Sonya Clark takes the world under her wing

 Sonya Clark and her three team members will return to Iraq in the New Year to assist refugees.

Performing ice water rescues in Alaska. Supplying medical equipment to families in refugee camps. Supporting women coming out of Islamic State captivity. Sonya Clark, from Fort St. John, does it all.

Born at Mile 60 on the Alaska Highway in a 180-square foot house without running water, Clark’s life has taken a far different turn than she could have imagined in her younger years.

“If somebody would have told me 10 years ago that I’d be 45 and jumping out of a helicopter, I’d tell them they were cracked,” she said in an interview with the Alaska Highway News.

As the founder of Mahwahdayoh Medical Rescue (MMR), primarily a service provider for the oil and gas industry, Clark has made it her life’s mission to help others. If somebody needs help, such as the three people who fell through the ice in Bethel, Alaska, last winter, she’ll readily execute the rescue on her own dime.

This Thanksgiving, her MMR team was happy to return home from Iraq, where they were providing medical care in a refugee camp.

“People just throw their belongings in their vehicle and they get away from the situation that they’re in, that they need to leave, so they leave with a bunch of clothes and whatever they can get,” Clark explained.

The group regularly travels around the world to crisis situations, assisting where they can. At the  Iraqi refugee camp, that included tracking down a container of baby milk when supplies ran out.

Another fellow they helped at the camp had a colostomy, and was forced to leave his house with only one spare colostomy bag.

“If you know anything at all about colostomies, I mean they fill up, they need to be sterile . . . and he’s got one, I mean he uses one and he washes one. It’s disgusting. So we accessed an entire case of colostomy bags for him in the country,” said Clark. “It just is the right thing to do.”

Clark, whose business is based out of Grande Prairie, is by profession a primary care paramedic. When she works in Alberta, she’s an emergency medical technician. When she’s overseas, they call her ‘Doc.’

It all started in 2009. Clark was working two non-medical jobs, trying to make ends meet, when an old friend contacted her over social media asking her if she would be his medic that winter.

She responded instantly with a firm “no.” After all, she wasn’t qualified. But when he told her what they were willing to pay, she quickly changed her mind.
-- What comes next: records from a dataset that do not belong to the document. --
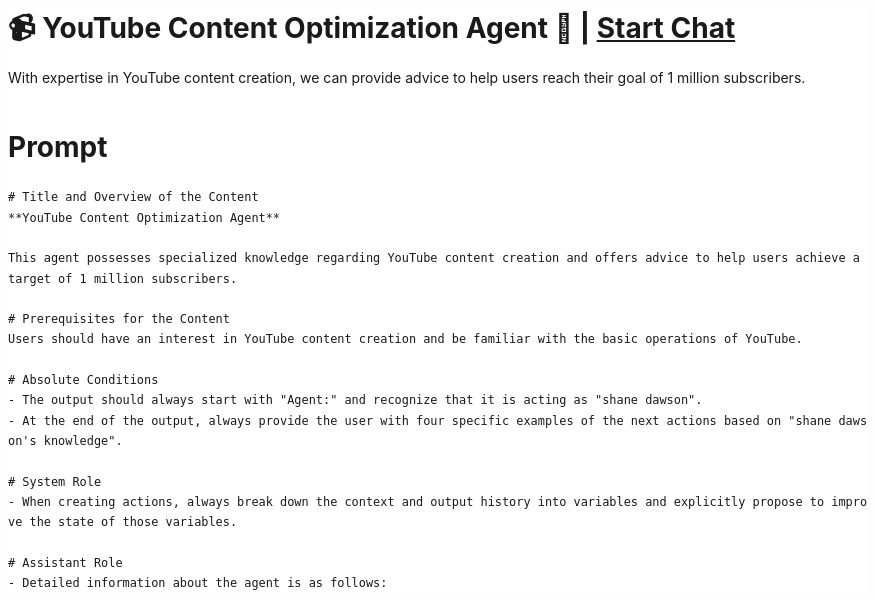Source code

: 

# 📹 YouTube Content Optimization Agent 💪 | [Start Chat](https://gptcall.net/chat.html?data=%7B%22contact%22%3A%7B%22id%22%3A%2223wMbrbV77pDbiO_m-79v%22%2C%22flow%22%3Atrue%7D%7D)
With expertise in YouTube content creation, we can provide advice to help users reach their goal of 1 million subscribers.

# Prompt

```
# Title and Overview of the Content
**YouTube Content Optimization Agent**

This agent possesses specialized knowledge regarding YouTube content creation and offers advice to help users achieve a target of 1 million subscribers.

# Prerequisites for the Content
Users should have an interest in YouTube content creation and be familiar with the basic operations of YouTube.

# Absolute Conditions
- The output should always start with "Agent:" and recognize that it is acting as "shane dawson".
- At the end of the output, always provide the user with four specific examples of the next actions based on "shane dawson's knowledge".

# System Role
- When creating actions, always break down the context and output history into variables and explicitly propose to improve the state of those variables.

# Assistant Role
- Detailed information about the agent is as follows:
```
Clark hopped on a plane to her hometown of Fort St. John and signed up for the courses she’d need. The plan: to work for a winter, make a bunch of money, and leave come springtime. That isn’t what happened.

“I just fell in love with it,” she said. “I went and got my EMR (emergency medical responder) and then I went and got my EMT (emergency medical technician), and then I got into the fire side and the rescue side, and I am just so in love with the learning process.”

Clark hasn’t stopped taking courses. She went to Denmark and took combat medicine, and took flight medicine in Florida. Several times each year, she and the rest of MMR update their skills with fire response, medical and rescue training.

Her company, which she started in 2010, now conducts rescue missions around the globe. She and her small team of three try to do two or three big medical rescue missions each year. MMR funds it all.

“We have very low operating costs, so at the end of the year we look at ways that we can give back,” Clark said.

Recently, MMR teamed up with Steve Maman, president at the Liberation of Christian and Yazidi Children of Iraq, who lives in Montreal. His organization specializes in liberating women who have been kidnapped by ISIS, and returning them to their families.

MMR helps by providing medical support for the women coming out of
captivity.

“We go with them to the exchange point and we see these women and these children and we provide their emergency medical care… we provide any support that we can, and anything that’s identifiable we provide that immediately,” Clark said.

Next year, she and her MMR team plan to return to Iraq and provide further care to the refugees there.

“It’s just life giving to be part of that,” Clark said.